Alumni Reunion - The reunion is about a month away, starting on August 18th and going through August 20th! Get your tickets here if you haven’t already.   

Permanent Venue - The search for a permanent venue for our programs continues with Adam Scholl taking the lead on finding properties that are suitable. One of the biggest difficulties has been dealing with the many zoning boards in various counties. It turns out to be actually impossible to [legally] operate anything like a retreat venue in several counties that would be otherwise desirable. Even with the strict limitations Adam has found a handful of properties that could potentially work. The current top contender (with nothing settled, so low chance of this specific one working out), is about 90 minutes north of Berkeley, nestled in some beautiful woods, and is a former bed and breakfast with a large main building and several cabins on site. We’ll keep you up to date as the search progresses!

Mainline Workshops - we’re running at least one of our rare European workshops in Prague (Apply here), maybe 2 in a row if demand is too much for a single workshop. Right now we have a waiting list for the Prague workshop, but we’re about 10 people shy of the number we’d need to justify an additional workshop. 

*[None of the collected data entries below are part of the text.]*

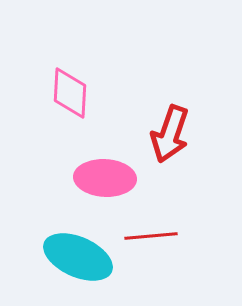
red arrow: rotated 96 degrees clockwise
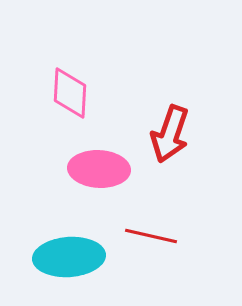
pink ellipse: moved 6 px left, 9 px up
red line: rotated 18 degrees clockwise
cyan ellipse: moved 9 px left; rotated 28 degrees counterclockwise
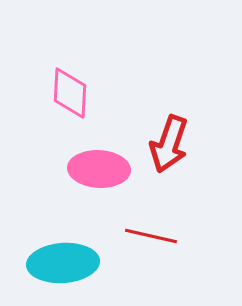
red arrow: moved 1 px left, 10 px down
cyan ellipse: moved 6 px left, 6 px down
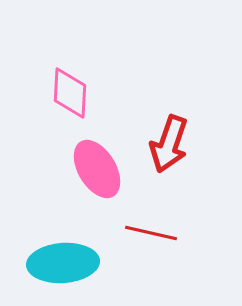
pink ellipse: moved 2 px left; rotated 56 degrees clockwise
red line: moved 3 px up
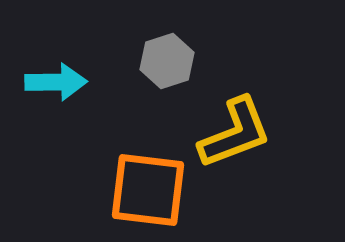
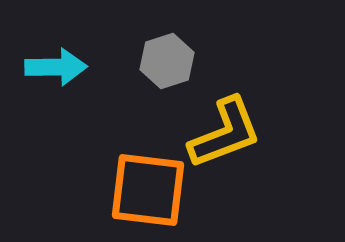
cyan arrow: moved 15 px up
yellow L-shape: moved 10 px left
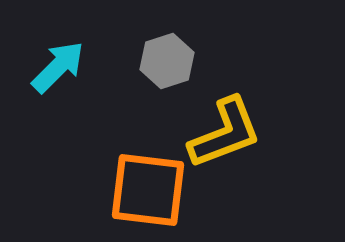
cyan arrow: moved 2 px right; rotated 44 degrees counterclockwise
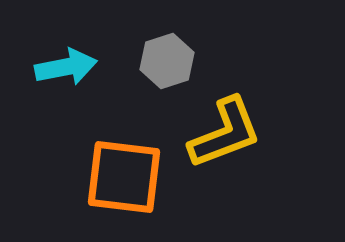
cyan arrow: moved 8 px right; rotated 34 degrees clockwise
orange square: moved 24 px left, 13 px up
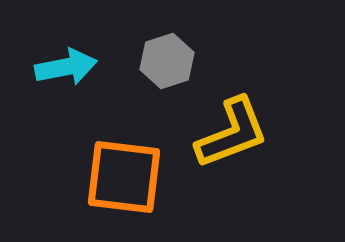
yellow L-shape: moved 7 px right
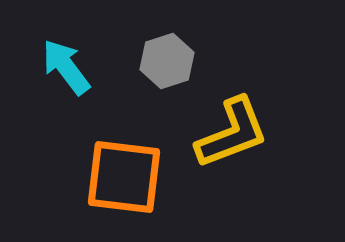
cyan arrow: rotated 116 degrees counterclockwise
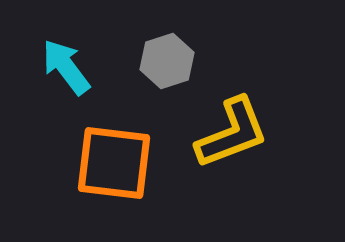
orange square: moved 10 px left, 14 px up
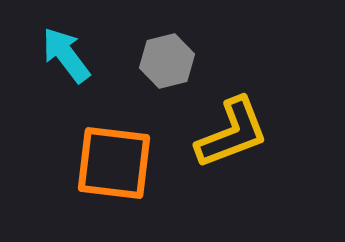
gray hexagon: rotated 4 degrees clockwise
cyan arrow: moved 12 px up
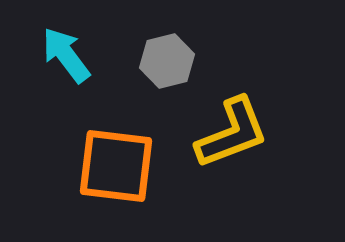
orange square: moved 2 px right, 3 px down
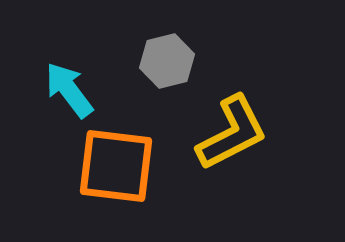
cyan arrow: moved 3 px right, 35 px down
yellow L-shape: rotated 6 degrees counterclockwise
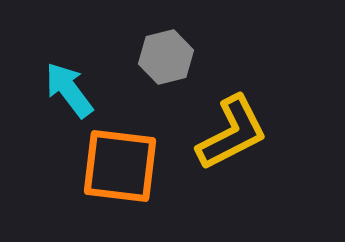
gray hexagon: moved 1 px left, 4 px up
orange square: moved 4 px right
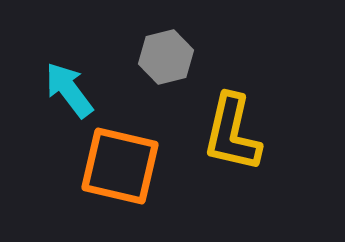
yellow L-shape: rotated 130 degrees clockwise
orange square: rotated 6 degrees clockwise
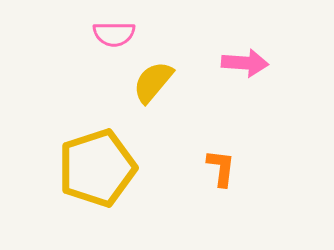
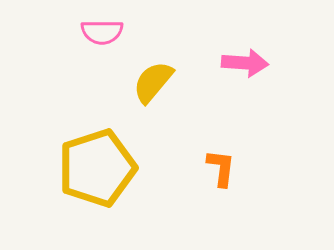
pink semicircle: moved 12 px left, 2 px up
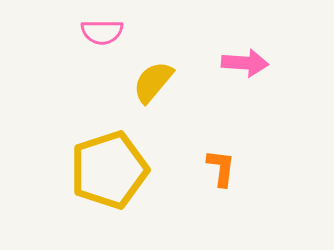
yellow pentagon: moved 12 px right, 2 px down
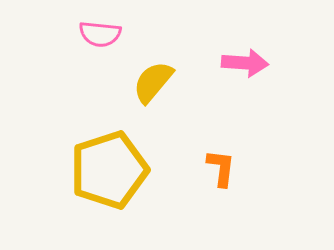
pink semicircle: moved 2 px left, 2 px down; rotated 6 degrees clockwise
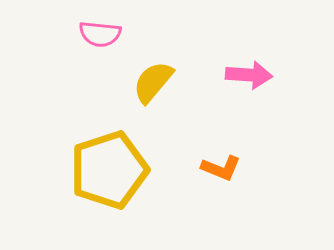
pink arrow: moved 4 px right, 12 px down
orange L-shape: rotated 105 degrees clockwise
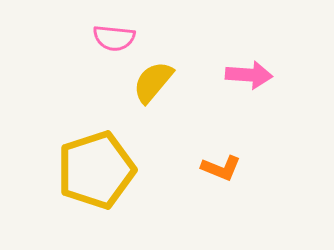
pink semicircle: moved 14 px right, 4 px down
yellow pentagon: moved 13 px left
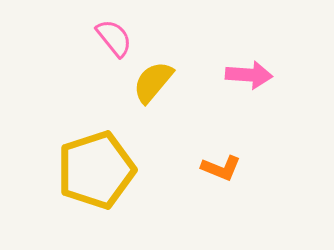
pink semicircle: rotated 135 degrees counterclockwise
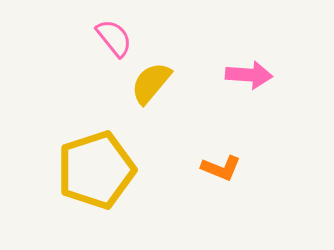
yellow semicircle: moved 2 px left, 1 px down
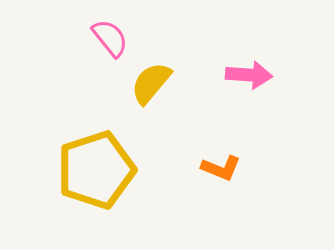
pink semicircle: moved 4 px left
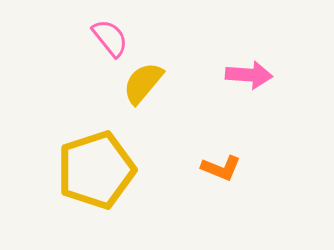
yellow semicircle: moved 8 px left
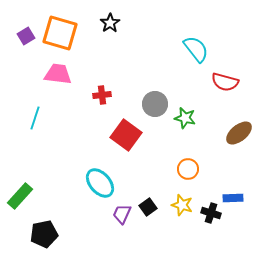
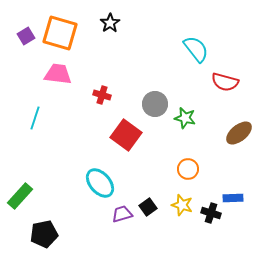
red cross: rotated 24 degrees clockwise
purple trapezoid: rotated 50 degrees clockwise
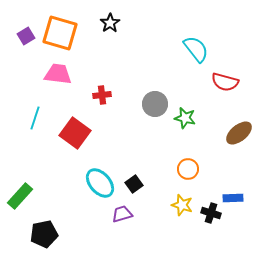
red cross: rotated 24 degrees counterclockwise
red square: moved 51 px left, 2 px up
black square: moved 14 px left, 23 px up
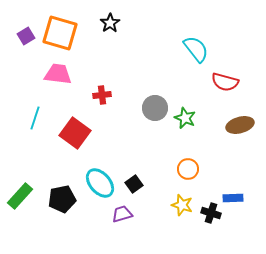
gray circle: moved 4 px down
green star: rotated 10 degrees clockwise
brown ellipse: moved 1 px right, 8 px up; rotated 24 degrees clockwise
black pentagon: moved 18 px right, 35 px up
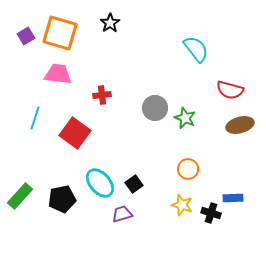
red semicircle: moved 5 px right, 8 px down
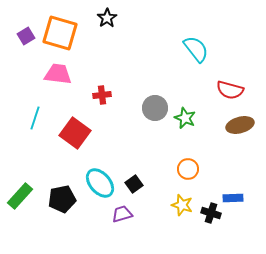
black star: moved 3 px left, 5 px up
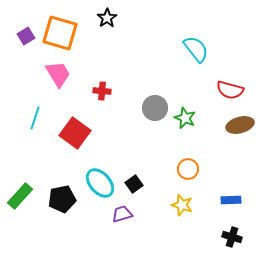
pink trapezoid: rotated 52 degrees clockwise
red cross: moved 4 px up; rotated 12 degrees clockwise
blue rectangle: moved 2 px left, 2 px down
black cross: moved 21 px right, 24 px down
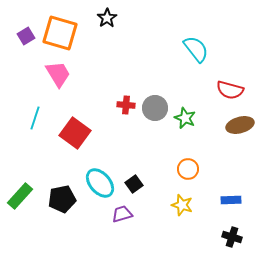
red cross: moved 24 px right, 14 px down
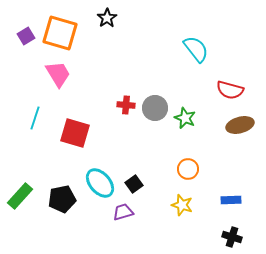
red square: rotated 20 degrees counterclockwise
purple trapezoid: moved 1 px right, 2 px up
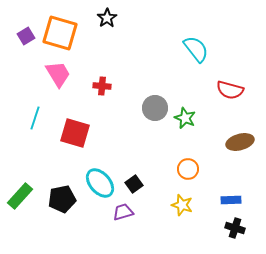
red cross: moved 24 px left, 19 px up
brown ellipse: moved 17 px down
black cross: moved 3 px right, 9 px up
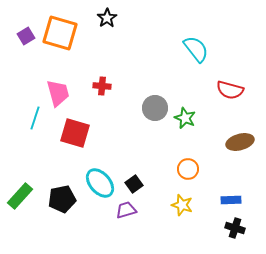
pink trapezoid: moved 19 px down; rotated 16 degrees clockwise
purple trapezoid: moved 3 px right, 2 px up
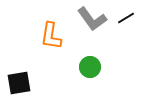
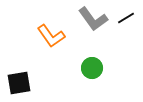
gray L-shape: moved 1 px right
orange L-shape: rotated 44 degrees counterclockwise
green circle: moved 2 px right, 1 px down
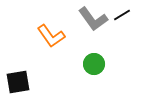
black line: moved 4 px left, 3 px up
green circle: moved 2 px right, 4 px up
black square: moved 1 px left, 1 px up
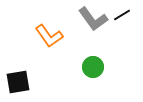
orange L-shape: moved 2 px left
green circle: moved 1 px left, 3 px down
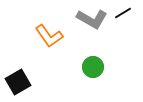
black line: moved 1 px right, 2 px up
gray L-shape: moved 1 px left; rotated 24 degrees counterclockwise
black square: rotated 20 degrees counterclockwise
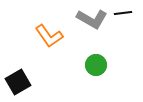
black line: rotated 24 degrees clockwise
green circle: moved 3 px right, 2 px up
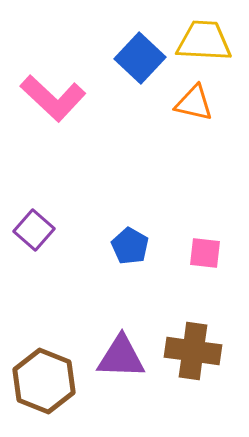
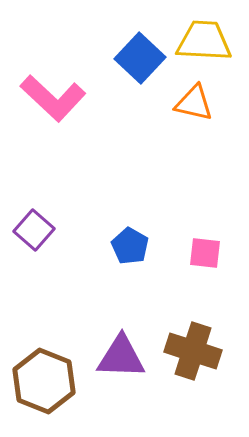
brown cross: rotated 10 degrees clockwise
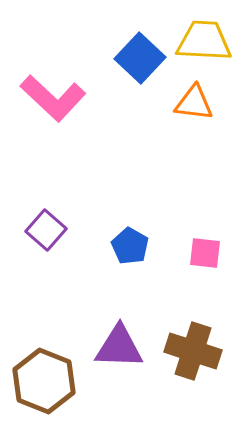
orange triangle: rotated 6 degrees counterclockwise
purple square: moved 12 px right
purple triangle: moved 2 px left, 10 px up
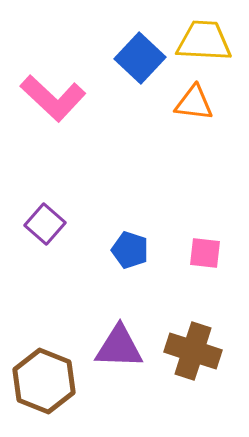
purple square: moved 1 px left, 6 px up
blue pentagon: moved 4 px down; rotated 12 degrees counterclockwise
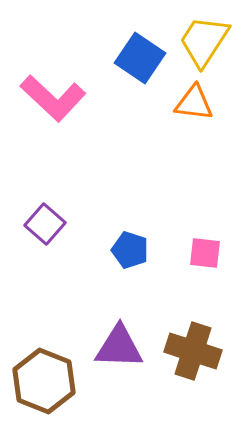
yellow trapezoid: rotated 60 degrees counterclockwise
blue square: rotated 9 degrees counterclockwise
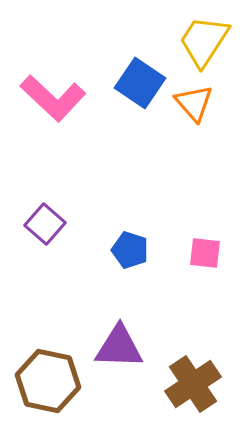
blue square: moved 25 px down
orange triangle: rotated 42 degrees clockwise
brown cross: moved 33 px down; rotated 38 degrees clockwise
brown hexagon: moved 4 px right; rotated 10 degrees counterclockwise
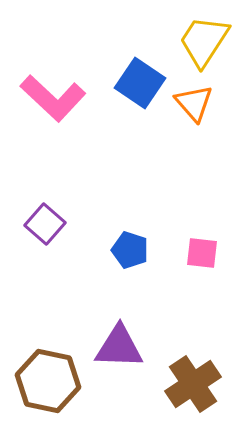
pink square: moved 3 px left
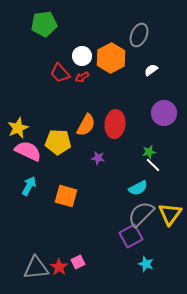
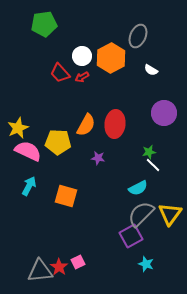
gray ellipse: moved 1 px left, 1 px down
white semicircle: rotated 112 degrees counterclockwise
gray triangle: moved 4 px right, 3 px down
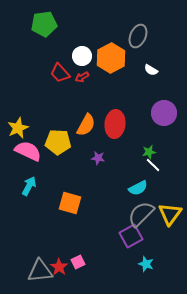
orange square: moved 4 px right, 7 px down
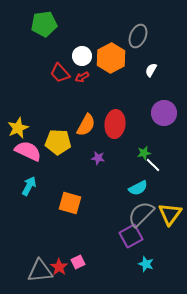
white semicircle: rotated 88 degrees clockwise
green star: moved 5 px left, 1 px down
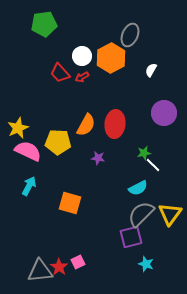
gray ellipse: moved 8 px left, 1 px up
purple square: moved 1 px down; rotated 15 degrees clockwise
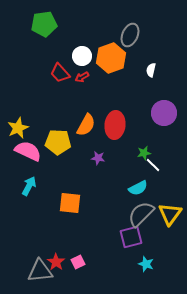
orange hexagon: rotated 8 degrees clockwise
white semicircle: rotated 16 degrees counterclockwise
red ellipse: moved 1 px down
orange square: rotated 10 degrees counterclockwise
red star: moved 3 px left, 5 px up
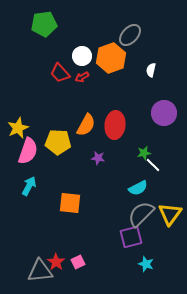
gray ellipse: rotated 20 degrees clockwise
pink semicircle: rotated 84 degrees clockwise
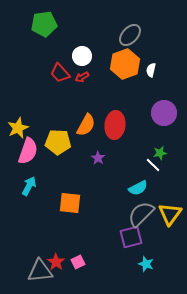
orange hexagon: moved 14 px right, 6 px down
green star: moved 16 px right
purple star: rotated 24 degrees clockwise
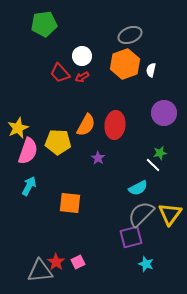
gray ellipse: rotated 25 degrees clockwise
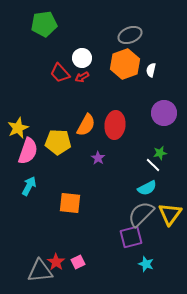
white circle: moved 2 px down
cyan semicircle: moved 9 px right
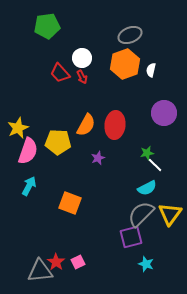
green pentagon: moved 3 px right, 2 px down
red arrow: rotated 88 degrees counterclockwise
green star: moved 13 px left
purple star: rotated 16 degrees clockwise
white line: moved 2 px right
orange square: rotated 15 degrees clockwise
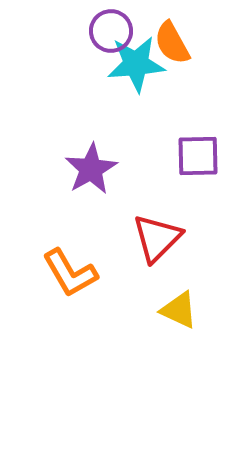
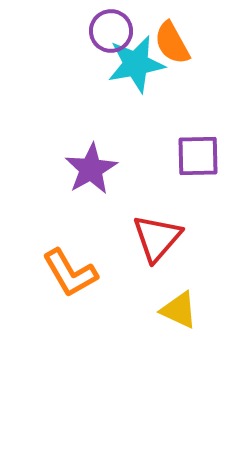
cyan star: rotated 6 degrees counterclockwise
red triangle: rotated 4 degrees counterclockwise
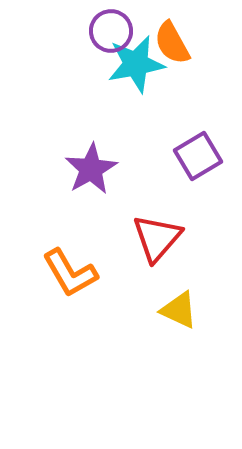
purple square: rotated 30 degrees counterclockwise
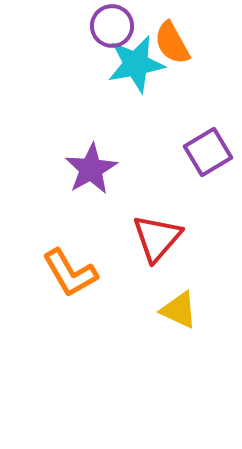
purple circle: moved 1 px right, 5 px up
purple square: moved 10 px right, 4 px up
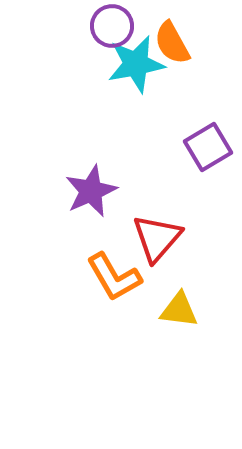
purple square: moved 5 px up
purple star: moved 22 px down; rotated 6 degrees clockwise
orange L-shape: moved 44 px right, 4 px down
yellow triangle: rotated 18 degrees counterclockwise
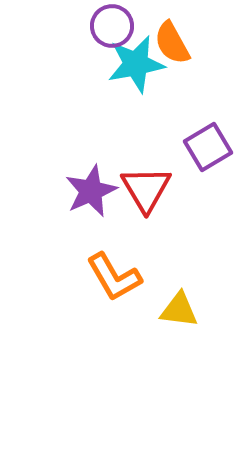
red triangle: moved 11 px left, 49 px up; rotated 12 degrees counterclockwise
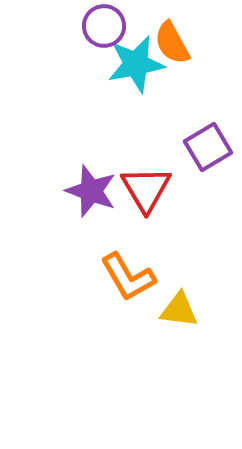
purple circle: moved 8 px left
purple star: rotated 28 degrees counterclockwise
orange L-shape: moved 14 px right
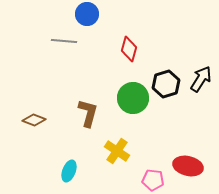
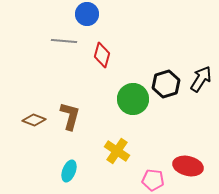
red diamond: moved 27 px left, 6 px down
green circle: moved 1 px down
brown L-shape: moved 18 px left, 3 px down
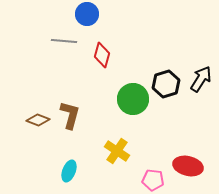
brown L-shape: moved 1 px up
brown diamond: moved 4 px right
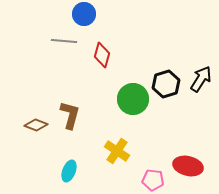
blue circle: moved 3 px left
brown diamond: moved 2 px left, 5 px down
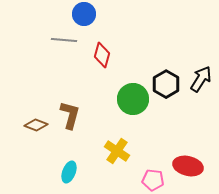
gray line: moved 1 px up
black hexagon: rotated 12 degrees counterclockwise
cyan ellipse: moved 1 px down
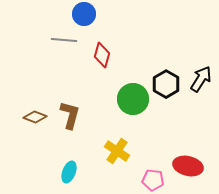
brown diamond: moved 1 px left, 8 px up
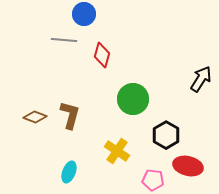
black hexagon: moved 51 px down
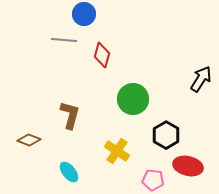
brown diamond: moved 6 px left, 23 px down
cyan ellipse: rotated 60 degrees counterclockwise
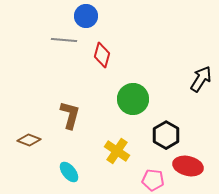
blue circle: moved 2 px right, 2 px down
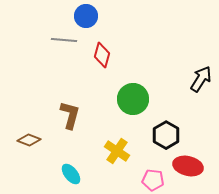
cyan ellipse: moved 2 px right, 2 px down
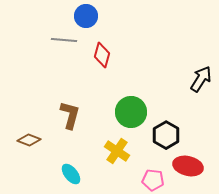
green circle: moved 2 px left, 13 px down
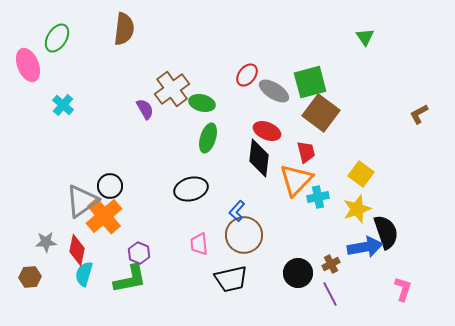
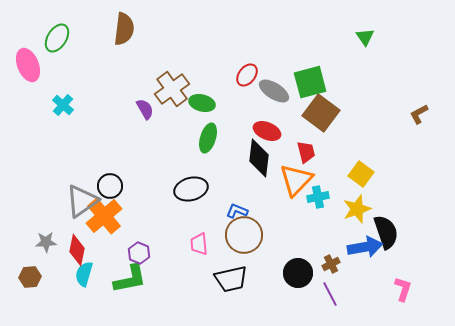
blue L-shape at (237, 211): rotated 70 degrees clockwise
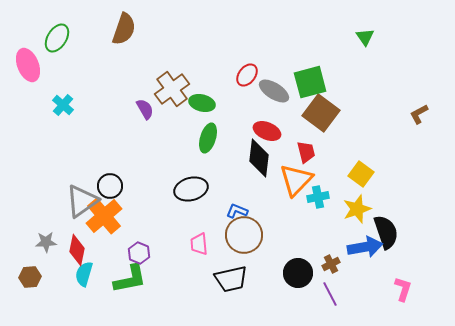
brown semicircle at (124, 29): rotated 12 degrees clockwise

Separately we’ll be running a workshop starting October 25th (Apply Here).

Special Workshops - We’re planning a number of special workshops: AI Summer Fellows Program (AISFP, Apply here), European Summer Program on Rationality (ESPR), and Summer Program on Applied Rationality and Cognition (SPARC). We’re also running a mini-workshop in early August, prior to EA Global this year (Apply here).  

Alumni Workshops - We have several alumni workshops already planned, and it’s likely we’ll do more. We have an Operations workshop (how to organize people to do things like events and run organizations) planned for the end of September, a Focusing Mentor Clinic scheduled for October, and more instructor training likely in November.